Я всегда смеялся, когда он заговаривал об этом, но не мог игнорировать скрытые вспышки гнева и печали, которые проявлялись в этих вопросах. Я не осуждал его за это, потому что знал, что всё это – результат разбитого сердца. Родители Панчито развелись, когда ему было четырнадцать лет. Для него их развод стал катастрофой, ранившей его настолько сильно, что он так и не смог оправиться, а в душе его поселилась боль. У него были два брата и сводный брат от предыдущего брака отца, но всё равно ему чего-то не хватало. Думаю, ему сильно недоставало семейного тепла и любви полной, счастливой семьи. Во всяком случае, я быстро понял, что, несмотря на все таланты, которыми он был наделён, всему тому, чему я завидовал, Панчито завидовал мне ещё сильнее, потому что у меня было всё, о чём он мог только мечтать – мои сёстры, бабушка, мать с отцом и пусть тесный, но наполненный счастьем дом.
Для меня Панчито стал скорее братом, чем другом, и моя семья относилась к нему так же. С того самого дня, как я привёл Панчито к нам, мои отец и мать приняли его как сына, так что он всегда воспринимал мой дом как свой. Панчито с радостью принимал мои приглашения, и вскоре он стал привычной частью нашего мира. Он проводил с нами выходные, путешествовал с нами, участвовал в семейных праздниках и торжествах. Он делил со мной и моим отцом увлечение автомобилями и вождением, и ему нравилось ездить с нами на автогонки. Для Суси он стал вторым старшим братом. Мама питала к нему особую привязанность. Помню, как он присаживался на столешницу в кухне, пока она готовила, и они болтали часами. Она часто поддразнивала его из-за увлечения девушками.
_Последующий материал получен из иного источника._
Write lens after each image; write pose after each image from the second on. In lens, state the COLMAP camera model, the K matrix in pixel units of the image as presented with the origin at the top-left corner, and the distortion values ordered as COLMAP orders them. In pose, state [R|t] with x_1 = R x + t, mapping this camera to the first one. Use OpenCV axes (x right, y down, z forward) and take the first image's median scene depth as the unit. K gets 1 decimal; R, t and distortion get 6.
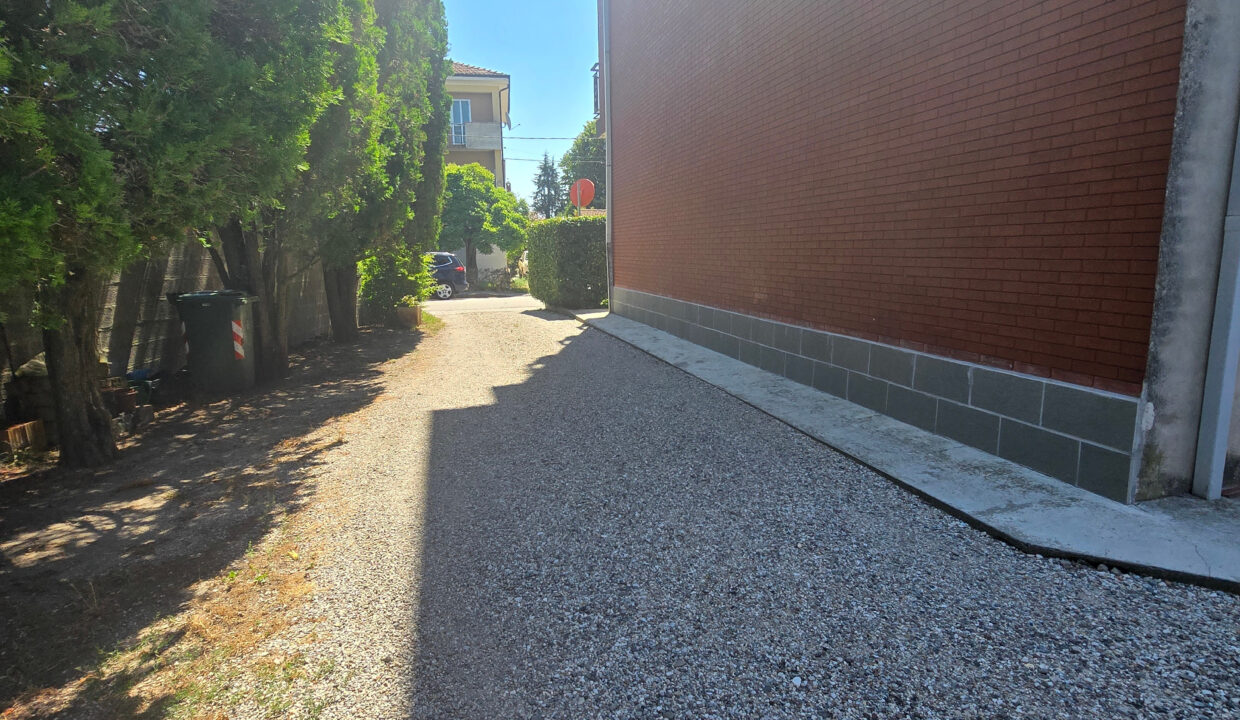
lens RADIAL K [[692.9, 0, 620.0], [0, 692.9, 360.0], [0, 0, 1]] dist [-0.004791, -0.001879]
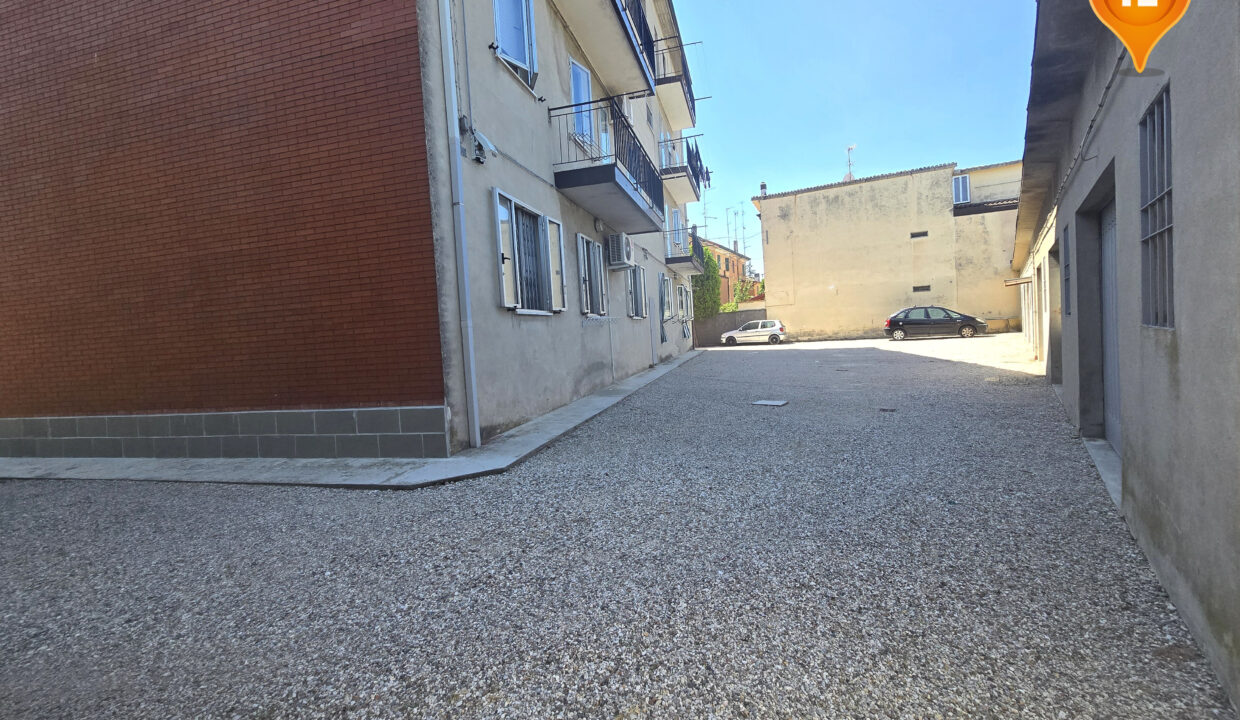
lens RADIAL K [[515.9, 0, 620.0], [0, 515.9, 360.0], [0, 0, 1]] dist [0.014907, -0.000145]
pose [[0.505689, -0.065598, 0.860218, -0.326489], [0.193840, 0.980250, -0.039200, 0.084234], [-0.840657, 0.186568, 0.508417, -0.283106]]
– У тебя на уме одни только девочки, – говорила она ему. – И когда только ты повзрослеешь?
– Вот повзрослею и точно буду гоняться за ними! – отвечал ей, бывало, Панчито. – Мне же всего восемнадцать, сеньора Паррадо! Я пока только начинаю.
Я видел много силы и глубины чувств в душе Панчито, в его дружеской преданности мне, в том, как яростно он оберегал Суси, в спокойном почтении, с которым он относился к моим родителям, даже в любви, с которой он относился к слугам в доме своего отца, любившим его, как сына. Но яснее всего я видел в нём человека, который ничего на свете не желал так страстно, как радостей счастливой семьи. Мне было открыто его сердце. Я мог предвидеть его будущее. Он встретит женщину, которая приручит его. Станет отличным мужем и любящим отцом. Я тоже женюсь. Наши семьи будут как одна; наши дети будут расти вместе. Конечно, мы никогда не говорили об этом – мы тогда были подростками, – но думаю, он знал, что я хорошо понимаю его, и полагаю, что мысль об этом способствовала укреплению уз нашей дружбы.
И всё же мы были молоды, и будущее казалось нам далёким и неясным. Честолюбие и ответственность могли подождать. Как и Панчито, я жил настоящим. Позже ещё будет время для серьёзных разговоров. Я был молод, игра ждала нас, и, несомненно, именно игра была всегда точкой фокуса всей моей жизни. Не то чтобы я был ленив или эгоцентричен. Я считал себя хорошим сыном, старательным и трудолюбивым студентом, надёжным другом, честным и порядочным человеком. Я просто не спешил взрослеть. Жизнь я воспринимал как нечто, происходящее именно сегодня. У меня не было никаких твёрдых принципов, никаких определяющих целей или побуждений. В те дни, если бы вы спросили, какова цель моей жизни, я бы расхохотался и ответил: «Веселиться». Тогда мне и в голову не приходило, что я могу позволить себе роскошь столь беззаботного существования лишь благодаря тому, что мой отец, во многом отказывая себе, с ранних лет относился к своей жизни серьёзно. Он тщательно планировал свои цели и, годами полагаясь только на себя и строгую самодисциплину, сумел предоставить мне безопасную жизнь, полную привилегий и досуга, которые я так бездумно принимал как должное.